We all have beliefs about energy, the economy, and growth. Mostly, we hold the beliefs of the people who influenced us growing up—our family, friends, and teachers—and the media voices we pay attention to. A lot of people don't see them as beliefs but rather as some kind of universal truth because most people believe the same things and they rarely see anyone in their sphere of influence question these beliefs.

I'll take a stab at laying out what most people in the developed world seem to believe:

  • The economy will continue to grow forever.
  • Economic growth requires energy, so we must keep pumping more energy into the economy.
  • When one energy resource can't keep up with demand, we'll find others to take its place.

Can we grow forever?

The first of those beliefs underlies pretty much every economic report that comes out of the government, universities, and the media. The economy must grow! This is a sacred belief. We're hot and heavy in election season in the US now, and all the candidates want to tell us how they'll get the economy growing at a 'healthy' rate again.

But why do we believe this? Is it really a universal truth? Or is it merely ideology? The history of the human race seems to lead us to the conclusion that growth is our destiny. Yes, we've had our temporary setbacks with the collapses of the Roman Empire, the Mayan civilization, and others that didn't make it. The overall trend, though, has been more, more, more. More people. More stuff. More energy.

I guess it's natural to look at that trend and see that it's got to keep going, right? But what if it doesn't? There's no evidence from Nature that it must continue. Plenty of species have come and gone from the Earth, and we'll eventually be gone, too.

What do you believe?

So, what's your energy ideology? The vast majority of our energy now comes from fossil fuels: petroleum, coal, and natural gas. Unless you believe in abiotic oil theories or that there are huge, hidden oil reserves just waiting for us to find, you probably acknowledge that we'll eventually run into the peak of global oil production (if we haven't already). Once we get to the other side of the peak, what happens?

The fossil fuel age and peak oil, a temporary phenomenon

Here are some alternative ideologies, as I see them:

  1. We won't run out of oil because the Earth keeps making more of it. The idea that it's the result of millions of years of heat and pressure acting on the remains of prehistoric plants and animals is wrong.
  2. We've got enough oil to last hundreds or thousands of years. By the time we get to the end of that, we'll have other resources well developed and ready to take over in a smooth transition.
  3. We're nearing peak oil, but we'll have plenty of coal and natural gas to carry us through to the nuclear fusion age.
  4. We're nearing peak oil, and things may be tough for a while, but we'll eventually get back on track and start growing again once we perfect our use of solar energy and other renewable sources.
  5. We're nearing peak oil, and we won't have enough energy to continue on this path of indefinite growth. We may be in for tough times, but if we can find a way to achieve a steady state economy, we'll regain some stability.
  6. We're nearing (or at or past) peak oil, and civilization is about to collapse. 

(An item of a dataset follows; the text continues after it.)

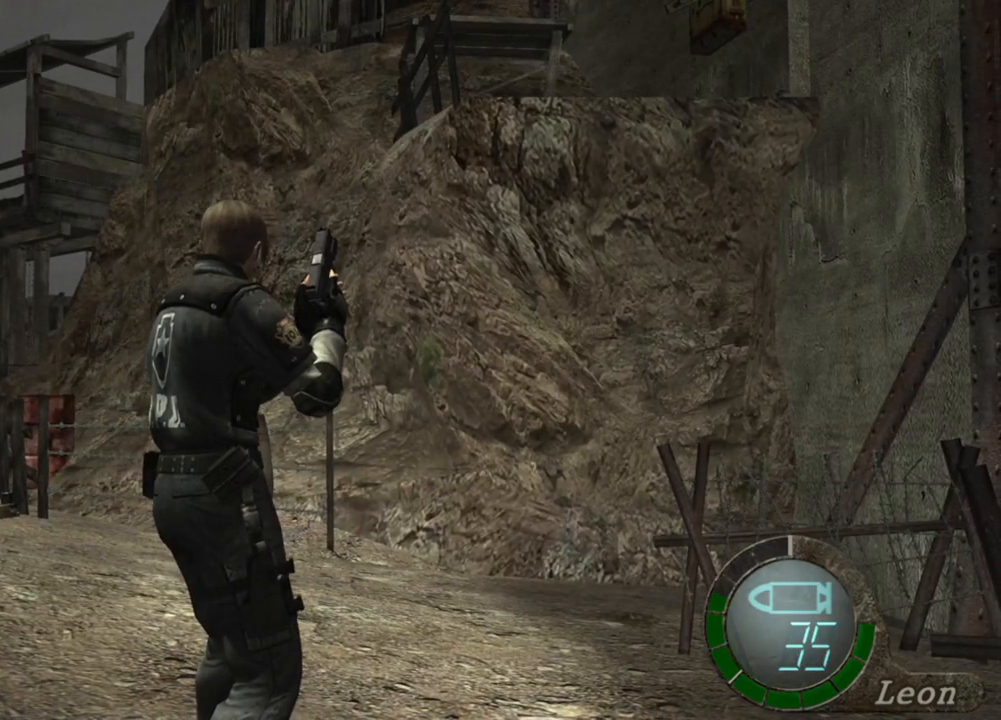
{"keys": [], "mouse": [], "events": []}
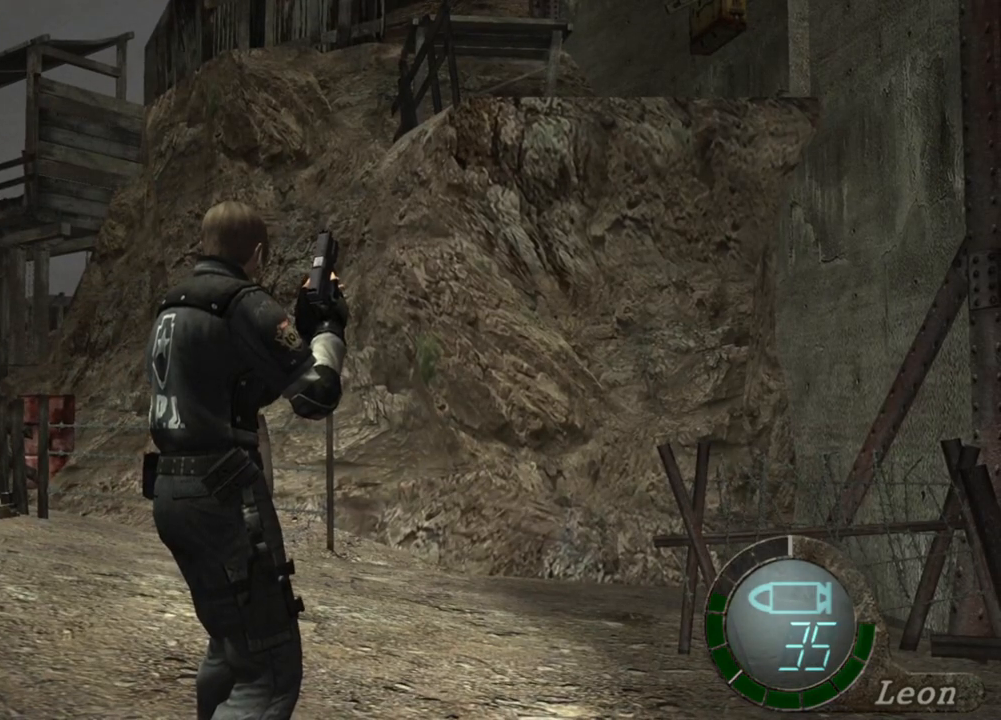
{"keys": [], "mouse": [], "events": []}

Whichever of those you believe, it's an ideology. It's not a universal truth. Also, if you notice, there are really two strands of belief in those ideologies. One has to do with energy and the other, growth. If we plot them on a graph, we could place all of the above ideologies on it, as below.

energy economy growth peak oil ideology graph

Most people believe in more growth and more energy, a group I've seen called cornucopians for their belief in plenty. I put myself at the origin of the graph in ideology number 5. Because I've been hanging around in peak oil circles for nearly a decade now, I know some serious believers in ideology number 6.

Where are we headed?

As I said last week, my crystal ball doesn't work, so I only do ridiculous, made-up predictions. I like what physicist Neils Bohr said: "Prediction is very difficult, especially about the future." I don't know which way things will go in the future, but I do know that we humans aren't always the most rational creatures.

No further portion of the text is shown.